DIMENSIONALITY REDUCTION APPROACHES TO IDENTIFY PATTERNS IN SEQUENCES AND STRUCTURES

Establishing a connection between the microscopic structural determinants of proteins’ functional mechanics and the
set of residue-residue interactions that are conserved along evolution implies analyzing large datasets of protein
sequences and structures to identify, from the pattern of correlations, the underlying network of interactions.
However, this strategy is made impractical by the large number of variables characterizing the datasets, which makes
statistical inference a computationally hard and mathematically underdetermined problem. In both the cases (sequences
and structures) a major conceptual problem to be addressed is that of dimensionality reduction: the rich and detailed
information contained in sequences databases and molecular dynamics trajectories hides a small set of
(possibly collective) variables that are maximally informative. The focus of our investigation is on developing
methods to:

(i) estimate the number of relevant variables (intrinsic dimension)
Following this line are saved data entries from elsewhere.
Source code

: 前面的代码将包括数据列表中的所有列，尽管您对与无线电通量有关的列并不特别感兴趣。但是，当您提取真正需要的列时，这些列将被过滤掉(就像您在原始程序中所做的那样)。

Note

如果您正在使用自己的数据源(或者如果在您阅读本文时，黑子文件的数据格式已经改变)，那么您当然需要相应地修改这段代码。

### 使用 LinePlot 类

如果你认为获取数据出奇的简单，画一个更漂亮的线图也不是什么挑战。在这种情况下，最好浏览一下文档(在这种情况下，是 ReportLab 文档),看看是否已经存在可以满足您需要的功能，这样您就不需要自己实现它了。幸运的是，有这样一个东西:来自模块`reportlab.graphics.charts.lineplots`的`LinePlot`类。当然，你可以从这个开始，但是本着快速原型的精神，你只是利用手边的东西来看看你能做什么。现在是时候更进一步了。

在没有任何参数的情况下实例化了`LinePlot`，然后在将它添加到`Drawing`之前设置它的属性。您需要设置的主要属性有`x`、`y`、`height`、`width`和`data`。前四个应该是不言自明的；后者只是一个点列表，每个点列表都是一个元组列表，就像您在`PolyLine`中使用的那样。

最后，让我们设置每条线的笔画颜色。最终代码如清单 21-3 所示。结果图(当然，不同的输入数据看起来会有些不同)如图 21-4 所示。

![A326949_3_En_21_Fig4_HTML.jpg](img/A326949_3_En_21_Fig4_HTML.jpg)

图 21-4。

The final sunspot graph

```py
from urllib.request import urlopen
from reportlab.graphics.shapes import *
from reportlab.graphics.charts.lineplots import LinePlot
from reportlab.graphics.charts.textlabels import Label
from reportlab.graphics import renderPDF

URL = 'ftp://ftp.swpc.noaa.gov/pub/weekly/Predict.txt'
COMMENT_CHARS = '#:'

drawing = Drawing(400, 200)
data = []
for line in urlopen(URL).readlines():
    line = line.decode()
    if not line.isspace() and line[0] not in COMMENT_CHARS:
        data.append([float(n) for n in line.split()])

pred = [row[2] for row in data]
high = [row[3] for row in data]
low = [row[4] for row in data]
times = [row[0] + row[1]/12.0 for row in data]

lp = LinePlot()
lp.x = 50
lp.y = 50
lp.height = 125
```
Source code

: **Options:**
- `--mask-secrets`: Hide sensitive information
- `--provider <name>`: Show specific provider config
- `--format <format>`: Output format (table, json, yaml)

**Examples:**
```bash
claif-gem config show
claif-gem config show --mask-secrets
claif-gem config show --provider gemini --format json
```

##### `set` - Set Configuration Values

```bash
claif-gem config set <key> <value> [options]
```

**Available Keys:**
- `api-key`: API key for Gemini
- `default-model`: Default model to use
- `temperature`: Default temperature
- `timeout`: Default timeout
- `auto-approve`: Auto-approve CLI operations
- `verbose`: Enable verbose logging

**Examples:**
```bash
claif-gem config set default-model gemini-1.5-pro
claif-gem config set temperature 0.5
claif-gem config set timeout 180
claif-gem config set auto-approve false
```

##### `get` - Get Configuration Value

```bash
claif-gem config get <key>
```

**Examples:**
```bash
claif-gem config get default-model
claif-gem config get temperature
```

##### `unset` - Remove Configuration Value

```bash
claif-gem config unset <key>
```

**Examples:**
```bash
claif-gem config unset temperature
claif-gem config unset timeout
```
(ii) extract subsequences from protein sequences that maximally explain the functional difference between
distinct protein families

(iii) improve clustering algorithms for protein sequences and structures

D. Granata and V. Carnevale. Accurate Estimation of the Intrinsic Dimension Using Graph Distances: Unraveling the
Geometric Complexity of Datasets, Sci Rep. 2016; 6: 31377

D. Granata, M. Marsili, M. L. Klein, and V. Carnevale, Sequence signature of voltage sensing detected via dimensionality
reduction techniques.in BIOPHYSICAL JOURNAL, vol. 108, p. 426a, 2015.